[Extracted records]
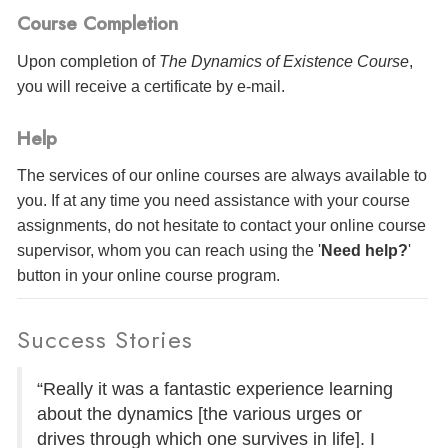
Course Completion
Upon completion of
The Dynamics of Existence Course
,
you will receive a certificate
by e-mail
.
Help
The services of our online courses are always available to
you. If at any time you need assistance with your course
assignments, do not hesitate to contact your online course
supervisor, whom you can reach using the '
Need help?
'
button in your online course program.
Success Stories
“Really it was a fantastic experience learning
about the dynamics [the various urges or
drives through which one survives in life]. I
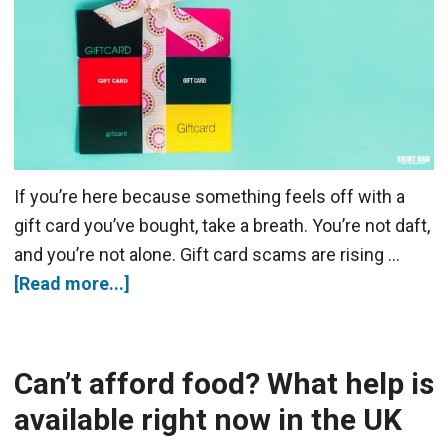
If you’re here because something feels off with a
gift card you’ve bought, take a breath. You’re not daft,
and you’re not alone. Gift card scams are rising …
[Read more...]
Can’t afford food? What help is
available right now in the UK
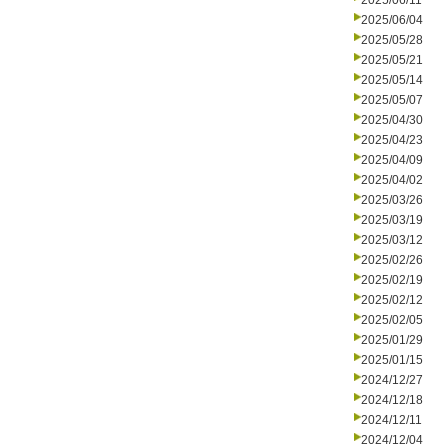
2025/06/11
2025/06/04
2025/05/28
2025/05/21
2025/05/14
2025/05/07
2025/04/30
2025/04/23
2025/04/09
2025/04/02
2025/03/26
2025/03/19
2025/03/12
2025/02/26
2025/02/19
2025/02/12
2025/02/05
2025/01/29
2025/01/15
2024/12/27
2024/12/18
2024/12/11
2024/12/04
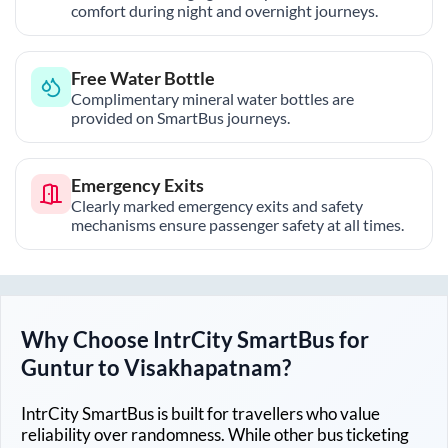
comfort during night and overnight journeys.
Free Water Bottle
Complimentary mineral water bottles are
provided on SmartBus journeys.
Emergency Exits
Clearly marked emergency exits and safety
mechanisms ensure passenger safety at all times.
Why Choose IntrCity SmartBus for
Guntur
to
Visakhapatnam
?
IntrCity SmartBus is built for travellers who value
reliability over randomness. While other bus ticketing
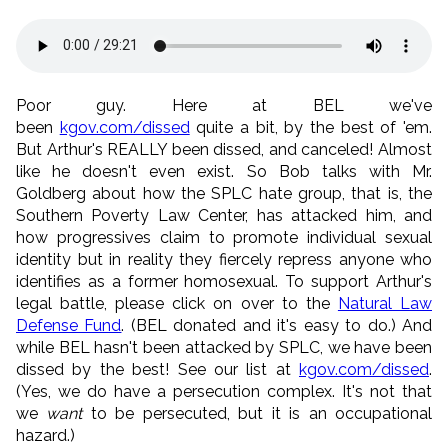
Poor guy. Here at BEL we've
been
kgov.com/dissed
quite a bit, by the best of 'em.
But Arthur's REALLY been dissed, and canceled! Almost
like he doesn't even exist. So Bob talks with Mr.
Goldberg about how the SPLC hate group, that is, the
Southern Poverty Law Center, has attacked him, and
how progressives claim to promote individual sexual
identity but in reality they fiercely repress anyone who
identifies as a former homosexual. To support Arthur's
legal battle, please click on over to the
Natural Law
Defense Fund
. (BEL donated and it's easy to do.) And
while BEL hasn't been attacked by SPLC, we have been
dissed by the best! See our list at
kgov.com/dissed
.
(Yes, we do have a persecution complex. It's not that
we
want
to be persecuted, but it is an occupational
hazard.)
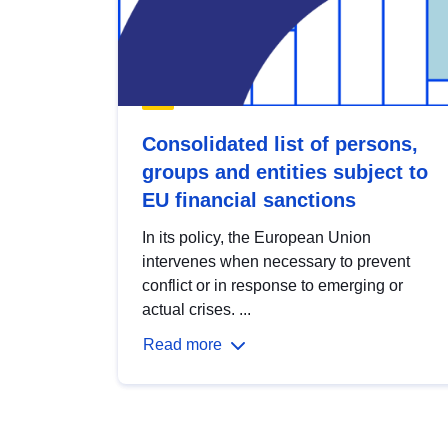
Consolidated list of persons,
groups and entities subject to
EU financial sanctions
In its policy, the European Union
intervenes when necessary to prevent
conflict or in response to emerging or
actual crises. ...
Read more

= To do =
Copy whichever lines above contain the string "SPLC".

= Written response =
Goldberg about how the SPLC hate group, that is, the
while BEL hasn't been attacked by SPLC, we have been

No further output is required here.